───── BRONTEKST ─────

Binnen ons onderzoek worden er enkele cases van kleine, middelgrote en grote theatergezelschappen en muziekensembles gekozen. Op deze manier kunnen we nagaan of de schaal van de organisaties een rol kan spelen bij de economische impact die ze kunnen realiseren. Als basis van de opdeling nemen we het bedrag dat verkregen wordt door structurele werkingssubsidies onder het Kunstendecreet. Aan de hand van de studie ’De ins & outs van het Kunstendecreet’ van het voormalige VTi zien we dat organisaties met een producerende werking (alle muziekensembles en groot deel van de theaterorganisaties) hun werking hoofdzakelijk financieren met subsidies verkregen van het Vlaamse niveau. Organisaties die een producerende en receptieve werking combineren (een aantal theaterorganisaties), werken met middelen vanuit verschillende overheidsniveaus (Janssens, 2011).
Onder kleine organisaties rekenen we dan organisaties die minder dan €300 000 aan werkingssubsidies hebben ontvangen. De grens wordt daar gelegd, aangezien culturele organisaties de mogelijkheid hebben om nog aanvullende projectsubsidies aan te vragen onder dit bedrag. Om de middelgrote en grote organisaties af te bakenen, gebruiken we meer arbitraire grenzen. De middelgrote organisaties plaatsen we tussen €300 000 en €800 000 en onder de grote rekenen we de organisaties die meer dan €800 000 aan werkingssubsidies ontvangen. Hierbij moeten we wel nuanceren dat de organisaties die ook een presentatiefunctie hebben, een deel van hun subsidies van de Vlaamse overheid gebruiken voor hun receptieve werking, al krijgen zij dus eveneens een aanzienlijk deel subsidies van andere overheidsinstellingen waarmee ze die receptieve werking kunnen opvangen.

───── UITTREKSEL GEGEVENS ─────

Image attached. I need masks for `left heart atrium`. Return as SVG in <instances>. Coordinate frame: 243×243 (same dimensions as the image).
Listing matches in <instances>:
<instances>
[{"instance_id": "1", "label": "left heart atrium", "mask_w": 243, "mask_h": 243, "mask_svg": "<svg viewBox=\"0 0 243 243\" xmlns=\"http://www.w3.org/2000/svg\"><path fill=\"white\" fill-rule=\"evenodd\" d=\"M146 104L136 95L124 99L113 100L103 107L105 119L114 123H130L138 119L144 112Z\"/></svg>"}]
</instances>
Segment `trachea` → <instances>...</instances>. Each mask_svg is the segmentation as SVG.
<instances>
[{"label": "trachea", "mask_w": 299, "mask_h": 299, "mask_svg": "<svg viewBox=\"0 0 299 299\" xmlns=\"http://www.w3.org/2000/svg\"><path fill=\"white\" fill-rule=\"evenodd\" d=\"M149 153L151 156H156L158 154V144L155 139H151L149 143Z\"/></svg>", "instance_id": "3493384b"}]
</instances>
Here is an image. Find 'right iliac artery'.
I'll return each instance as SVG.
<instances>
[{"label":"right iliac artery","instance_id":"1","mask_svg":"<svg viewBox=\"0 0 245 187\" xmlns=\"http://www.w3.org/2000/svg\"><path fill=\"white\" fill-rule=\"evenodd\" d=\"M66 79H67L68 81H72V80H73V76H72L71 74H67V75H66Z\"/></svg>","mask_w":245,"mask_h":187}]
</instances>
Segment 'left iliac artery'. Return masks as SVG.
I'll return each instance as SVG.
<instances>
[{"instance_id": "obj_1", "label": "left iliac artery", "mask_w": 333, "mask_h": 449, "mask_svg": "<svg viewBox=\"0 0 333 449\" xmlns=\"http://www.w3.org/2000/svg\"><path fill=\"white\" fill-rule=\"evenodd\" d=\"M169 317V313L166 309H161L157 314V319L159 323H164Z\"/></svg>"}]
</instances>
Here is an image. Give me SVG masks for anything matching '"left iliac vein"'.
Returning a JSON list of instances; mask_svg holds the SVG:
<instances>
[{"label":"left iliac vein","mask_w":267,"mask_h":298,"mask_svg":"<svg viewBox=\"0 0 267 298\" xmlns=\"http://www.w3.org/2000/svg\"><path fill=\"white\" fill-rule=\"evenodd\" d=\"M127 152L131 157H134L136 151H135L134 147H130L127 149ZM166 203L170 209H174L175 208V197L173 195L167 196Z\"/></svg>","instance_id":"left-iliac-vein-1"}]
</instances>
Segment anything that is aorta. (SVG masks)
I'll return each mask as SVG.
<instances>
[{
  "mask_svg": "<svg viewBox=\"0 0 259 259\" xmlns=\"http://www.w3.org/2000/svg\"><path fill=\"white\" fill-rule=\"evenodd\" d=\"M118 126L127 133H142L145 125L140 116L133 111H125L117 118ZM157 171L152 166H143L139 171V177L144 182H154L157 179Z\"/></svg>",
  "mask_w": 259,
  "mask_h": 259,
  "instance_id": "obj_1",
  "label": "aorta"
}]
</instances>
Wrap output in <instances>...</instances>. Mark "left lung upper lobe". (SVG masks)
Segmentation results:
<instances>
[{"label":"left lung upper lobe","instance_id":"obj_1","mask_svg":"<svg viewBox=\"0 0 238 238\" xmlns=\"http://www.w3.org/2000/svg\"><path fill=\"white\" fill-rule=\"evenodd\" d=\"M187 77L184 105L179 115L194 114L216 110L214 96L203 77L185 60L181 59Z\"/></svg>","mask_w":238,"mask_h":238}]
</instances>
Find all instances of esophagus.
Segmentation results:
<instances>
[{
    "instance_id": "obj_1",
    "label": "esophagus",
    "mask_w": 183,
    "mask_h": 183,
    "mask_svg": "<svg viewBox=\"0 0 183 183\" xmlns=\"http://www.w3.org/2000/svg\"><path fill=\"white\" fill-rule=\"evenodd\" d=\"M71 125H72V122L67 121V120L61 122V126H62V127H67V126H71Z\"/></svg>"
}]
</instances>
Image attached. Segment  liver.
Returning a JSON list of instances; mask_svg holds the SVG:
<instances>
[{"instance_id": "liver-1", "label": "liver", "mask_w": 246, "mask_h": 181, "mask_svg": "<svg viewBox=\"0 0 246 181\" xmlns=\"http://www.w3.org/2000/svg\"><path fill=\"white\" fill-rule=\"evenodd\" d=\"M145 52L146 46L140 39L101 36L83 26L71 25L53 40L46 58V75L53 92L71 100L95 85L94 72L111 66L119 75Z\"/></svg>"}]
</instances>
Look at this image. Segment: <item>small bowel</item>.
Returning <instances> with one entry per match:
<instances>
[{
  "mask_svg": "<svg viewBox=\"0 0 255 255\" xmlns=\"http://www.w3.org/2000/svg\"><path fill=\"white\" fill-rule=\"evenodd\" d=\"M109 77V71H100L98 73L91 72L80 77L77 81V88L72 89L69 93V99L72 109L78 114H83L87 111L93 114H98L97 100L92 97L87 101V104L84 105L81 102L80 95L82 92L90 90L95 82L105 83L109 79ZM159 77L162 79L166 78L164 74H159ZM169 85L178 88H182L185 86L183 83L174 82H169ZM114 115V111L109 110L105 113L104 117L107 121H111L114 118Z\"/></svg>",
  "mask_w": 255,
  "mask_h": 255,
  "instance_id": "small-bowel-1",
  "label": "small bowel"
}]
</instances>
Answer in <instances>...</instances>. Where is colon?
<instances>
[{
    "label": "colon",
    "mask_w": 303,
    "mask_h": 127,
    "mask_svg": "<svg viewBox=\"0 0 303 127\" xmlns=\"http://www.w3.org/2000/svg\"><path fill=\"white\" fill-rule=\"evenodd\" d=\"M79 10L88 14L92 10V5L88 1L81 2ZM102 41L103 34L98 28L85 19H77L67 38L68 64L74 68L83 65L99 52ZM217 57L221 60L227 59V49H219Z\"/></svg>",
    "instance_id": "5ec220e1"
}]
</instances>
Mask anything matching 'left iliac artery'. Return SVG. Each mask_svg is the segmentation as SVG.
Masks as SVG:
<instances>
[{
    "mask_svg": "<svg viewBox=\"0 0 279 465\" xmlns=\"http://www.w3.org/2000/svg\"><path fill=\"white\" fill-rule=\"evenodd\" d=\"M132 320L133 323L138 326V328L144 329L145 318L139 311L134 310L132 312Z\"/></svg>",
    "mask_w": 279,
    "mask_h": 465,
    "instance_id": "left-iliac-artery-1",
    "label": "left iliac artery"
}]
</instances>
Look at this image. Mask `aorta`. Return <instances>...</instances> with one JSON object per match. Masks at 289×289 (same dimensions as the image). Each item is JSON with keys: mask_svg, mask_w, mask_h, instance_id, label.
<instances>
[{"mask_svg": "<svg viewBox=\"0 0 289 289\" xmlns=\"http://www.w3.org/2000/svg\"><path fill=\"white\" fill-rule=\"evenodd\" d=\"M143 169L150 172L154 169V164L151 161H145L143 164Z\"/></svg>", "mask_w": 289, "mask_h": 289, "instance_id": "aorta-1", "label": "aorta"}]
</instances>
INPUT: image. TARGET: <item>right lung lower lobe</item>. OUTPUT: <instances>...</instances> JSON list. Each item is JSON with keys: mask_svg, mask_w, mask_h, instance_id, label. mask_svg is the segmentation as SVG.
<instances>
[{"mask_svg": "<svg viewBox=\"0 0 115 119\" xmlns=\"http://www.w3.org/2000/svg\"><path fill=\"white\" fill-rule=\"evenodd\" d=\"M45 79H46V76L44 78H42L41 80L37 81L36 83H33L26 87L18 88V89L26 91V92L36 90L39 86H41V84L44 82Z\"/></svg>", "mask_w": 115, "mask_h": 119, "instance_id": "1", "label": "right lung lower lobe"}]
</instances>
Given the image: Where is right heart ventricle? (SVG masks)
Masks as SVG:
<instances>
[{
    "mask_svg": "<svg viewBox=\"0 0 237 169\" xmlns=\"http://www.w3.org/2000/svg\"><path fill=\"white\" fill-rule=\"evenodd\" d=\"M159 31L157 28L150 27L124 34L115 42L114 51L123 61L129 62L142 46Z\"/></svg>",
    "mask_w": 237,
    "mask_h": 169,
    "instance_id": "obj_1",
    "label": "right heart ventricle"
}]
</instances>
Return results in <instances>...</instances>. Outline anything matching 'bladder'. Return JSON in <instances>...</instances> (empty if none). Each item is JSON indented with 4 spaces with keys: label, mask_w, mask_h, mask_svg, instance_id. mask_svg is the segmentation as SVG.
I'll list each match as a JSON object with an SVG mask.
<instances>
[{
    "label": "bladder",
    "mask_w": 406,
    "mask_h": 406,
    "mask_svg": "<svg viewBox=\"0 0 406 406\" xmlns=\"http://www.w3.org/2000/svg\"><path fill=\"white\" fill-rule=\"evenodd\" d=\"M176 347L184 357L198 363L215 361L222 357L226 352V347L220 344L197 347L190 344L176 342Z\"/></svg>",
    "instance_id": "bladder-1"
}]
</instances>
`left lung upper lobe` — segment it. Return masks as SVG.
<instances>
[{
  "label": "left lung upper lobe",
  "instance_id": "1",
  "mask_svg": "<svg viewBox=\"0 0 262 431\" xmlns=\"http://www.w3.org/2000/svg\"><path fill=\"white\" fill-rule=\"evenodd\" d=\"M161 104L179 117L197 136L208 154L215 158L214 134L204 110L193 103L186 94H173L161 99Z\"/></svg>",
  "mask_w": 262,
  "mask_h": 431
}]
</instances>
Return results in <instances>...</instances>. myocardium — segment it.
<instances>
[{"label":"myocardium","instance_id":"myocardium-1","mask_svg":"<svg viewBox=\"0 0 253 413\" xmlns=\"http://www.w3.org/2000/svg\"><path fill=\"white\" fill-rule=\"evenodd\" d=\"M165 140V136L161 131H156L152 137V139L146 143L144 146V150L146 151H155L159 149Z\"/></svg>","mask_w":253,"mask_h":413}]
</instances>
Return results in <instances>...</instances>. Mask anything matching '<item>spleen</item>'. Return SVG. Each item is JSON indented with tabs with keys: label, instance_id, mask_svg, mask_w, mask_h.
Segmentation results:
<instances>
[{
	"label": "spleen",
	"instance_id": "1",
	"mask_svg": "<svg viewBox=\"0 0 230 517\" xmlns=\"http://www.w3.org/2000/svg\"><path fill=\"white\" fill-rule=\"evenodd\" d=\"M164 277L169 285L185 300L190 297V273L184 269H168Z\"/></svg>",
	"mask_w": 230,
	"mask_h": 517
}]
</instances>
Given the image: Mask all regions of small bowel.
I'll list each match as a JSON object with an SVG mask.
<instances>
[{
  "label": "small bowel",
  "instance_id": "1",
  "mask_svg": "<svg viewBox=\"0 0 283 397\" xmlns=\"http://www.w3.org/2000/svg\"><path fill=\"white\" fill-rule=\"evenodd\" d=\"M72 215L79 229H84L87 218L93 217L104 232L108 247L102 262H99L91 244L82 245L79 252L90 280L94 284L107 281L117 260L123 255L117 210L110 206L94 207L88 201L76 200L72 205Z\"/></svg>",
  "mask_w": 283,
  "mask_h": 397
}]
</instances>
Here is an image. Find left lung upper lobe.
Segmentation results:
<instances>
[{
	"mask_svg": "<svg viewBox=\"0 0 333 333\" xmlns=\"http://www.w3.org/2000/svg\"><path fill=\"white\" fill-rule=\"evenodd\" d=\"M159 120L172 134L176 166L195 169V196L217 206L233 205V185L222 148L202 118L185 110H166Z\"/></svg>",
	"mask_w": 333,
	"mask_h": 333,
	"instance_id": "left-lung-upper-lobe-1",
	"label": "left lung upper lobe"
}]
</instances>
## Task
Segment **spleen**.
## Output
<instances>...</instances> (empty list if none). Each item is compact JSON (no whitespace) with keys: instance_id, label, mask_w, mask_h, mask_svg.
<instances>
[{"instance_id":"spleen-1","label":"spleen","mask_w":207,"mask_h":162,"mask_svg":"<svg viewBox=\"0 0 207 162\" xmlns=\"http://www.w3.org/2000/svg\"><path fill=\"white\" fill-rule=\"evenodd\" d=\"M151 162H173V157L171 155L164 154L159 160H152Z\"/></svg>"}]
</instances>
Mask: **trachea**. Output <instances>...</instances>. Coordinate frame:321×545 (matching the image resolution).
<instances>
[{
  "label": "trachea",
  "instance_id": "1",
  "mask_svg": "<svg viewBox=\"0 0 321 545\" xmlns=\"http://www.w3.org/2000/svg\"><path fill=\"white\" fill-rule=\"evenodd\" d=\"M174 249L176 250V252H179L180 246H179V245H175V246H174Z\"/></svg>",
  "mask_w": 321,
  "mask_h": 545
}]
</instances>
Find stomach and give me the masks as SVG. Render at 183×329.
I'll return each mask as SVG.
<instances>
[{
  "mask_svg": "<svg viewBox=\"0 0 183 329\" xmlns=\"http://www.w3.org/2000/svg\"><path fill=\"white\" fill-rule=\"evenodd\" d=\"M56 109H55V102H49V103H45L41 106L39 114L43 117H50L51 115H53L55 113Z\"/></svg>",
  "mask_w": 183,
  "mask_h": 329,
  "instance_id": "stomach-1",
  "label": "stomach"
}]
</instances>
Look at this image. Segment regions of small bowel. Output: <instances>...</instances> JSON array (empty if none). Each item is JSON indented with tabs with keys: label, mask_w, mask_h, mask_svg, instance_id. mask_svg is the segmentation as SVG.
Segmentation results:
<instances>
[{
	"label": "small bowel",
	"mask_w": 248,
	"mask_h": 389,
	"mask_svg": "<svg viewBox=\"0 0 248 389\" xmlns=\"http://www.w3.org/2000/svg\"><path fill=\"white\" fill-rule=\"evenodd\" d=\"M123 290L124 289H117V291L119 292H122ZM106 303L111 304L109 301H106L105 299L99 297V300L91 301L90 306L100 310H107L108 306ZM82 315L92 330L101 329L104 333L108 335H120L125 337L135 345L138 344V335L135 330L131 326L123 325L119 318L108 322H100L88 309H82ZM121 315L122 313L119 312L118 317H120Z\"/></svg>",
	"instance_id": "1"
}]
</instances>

─────

# [OPDRACHTEN]
1. Vat de tekst over de indeling van organisaties naar subsidiebedrag samen in twee zinnen.
2. Schrijf uit de tekst over de indeling van organisaties naar subsidiebedrag de passage van "Binnen ons onderzoek" tot en met "overheidsniveaus (Janssens, 2011)." woord voor woord over.

# [ANTWOORDEN]
1. Het onderzoek kiest cases van kleine, middelgrote en grote theatergezelschappen en muziekensembles om na te gaan of de schaal van de organisaties een rol speelt bij hun economische impact, met de structurele werkingssubsidies onder het Kunstendecreet als basis voor de opdeling. Kleine organisaties ontvangen minder dan €300 000 aan werkingssubsidies, middelgrote tussen €300 000 en €800 000 en grote meer dan €800 000.

2.
Binnen ons onderzoek worden er enkele cases van kleine, middelgrote en grote theatergezelschappen en muziekensembles gekozen. Op deze manier kunnen we nagaan of de schaal van de organisaties een rol kan spelen bij de economische impact die ze kunnen realiseren. Als basis van de opdeling nemen we het bedrag dat verkregen wordt door structurele werkingssubsidies onder het Kunstendecreet. Aan de hand van de studie ’De ins & outs van het Kunstendecreet’ van het voormalige VTi zien we dat organisaties met een producerende werking (alle muziekensembles en groot deel van de theaterorganisaties) hun werking hoofdzakelijk financieren met subsidies verkregen van het Vlaamse niveau. Organisaties die een producerende en receptieve werking combineren (een aantal theaterorganisaties), werken met middelen vanuit verschillende overheidsniveaus (Janssens, 2011).